1.2 Perumusan Masalah
Berdasarkan uraian di atas, maka rumusan masalah penelitian ini adalah “Bagaimana gambaran pengetahuan ibu tentang penyakit pneumonia pada balita di Puskesmas ……. Kabupaten ……… tahun 2010”?

1.3 Tujuan Penelitian
1.3.1 Tujuan Umum
Untuk mendapatkan gambaran pengetahuan ibu tentang penyakit pneumonia pada balita di Puskesmas ……. Kabupaten ……….
1.3.2 Tujuan Khusus
a. Untuk mengidentifikasi gambaran pengetahuan ibu tentang pengertian penyakit pneumonia pada balita ( 1-5 tahun ) di Puskesmas ……. Kabupeten ……… tahun 2010.
b. Untuk mengidentifikasi gambaran pengetahuan ibu tentang penyebab penyakit pneumonia pada balita ( 1-5 tahun ) di Puskesmas ……. Kabupaten ……… tahun 2010.

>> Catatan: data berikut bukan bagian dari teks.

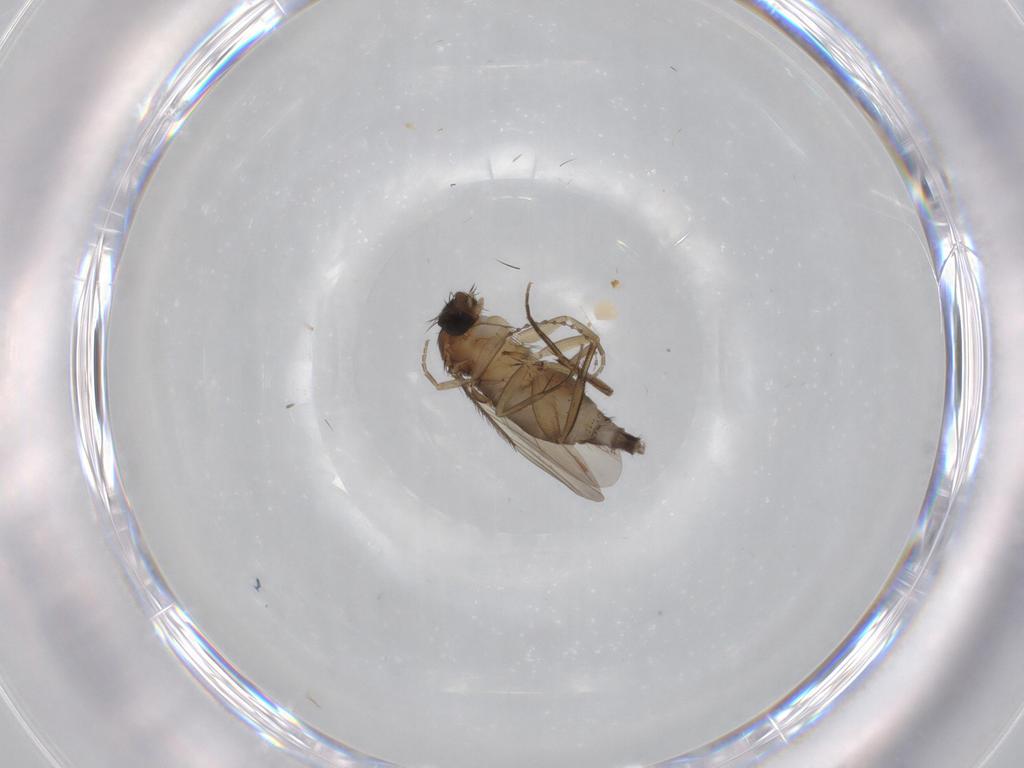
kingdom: Animalia
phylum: Arthropoda
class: Insecta
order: Diptera
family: Phoridae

c. Untuk mengidentifikasi gambaran pengetahuan ibu tentang penatalaksanaan dari penyakit pneumonia di Puskesmas ……. Kabupaten ……… tahun 2010.

1.4 Manfaat Penelitian
Penelitian ini diharapkan dapat memberikan manfaat bagi beberapa pihak antara lain :
1.4.1 Bagi Instansi Pendidikan
Dengan adanya penelitian ini diharapkan memberikan literature tambahan bagi instansi pendidikan khususnya instansi kesehatan untuk mengembangkan tentang penyakit pneumonia.

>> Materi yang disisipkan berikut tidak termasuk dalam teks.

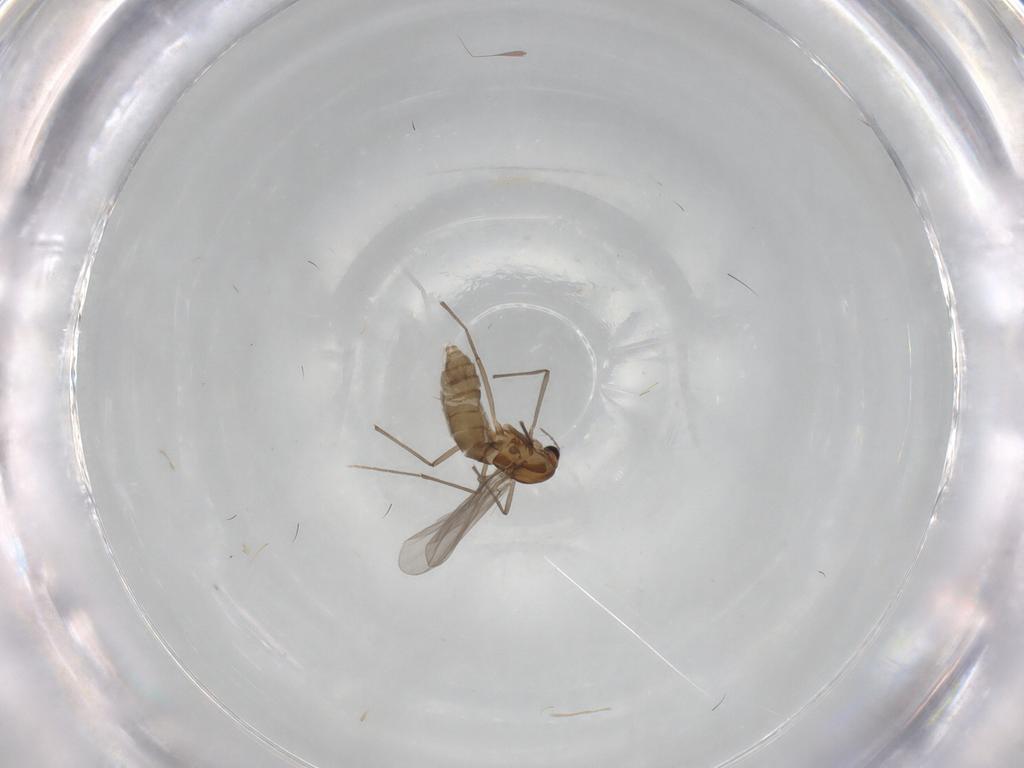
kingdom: Animalia
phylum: Arthropoda
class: Insecta
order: Diptera
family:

1.4.2 Bagi Tempat Penelitian
Sebagai bahan masukan untuk dapat meningkatkan upaya pelayanan kesehatan pada masyarakat tentang penyakit pneumonia.
1.4.3 Bagi Responden
Dengan adanya penelitian ini diharapkan bisa memberikan pengetahuan pada ibu-ibu tentang penyakit pneumonia pada balita.

1.5 Ruang Lingkup
Dalam penelitian ini membahas tentang bagaimana gambaran pengetahuan ibu tentang penyakit pneumonia di Puskesmas ……. Kabupaten ……… yang meliputi pengertian, penyebab dan penatalaksanaan dipandang dari sudut ilmu keperawatan.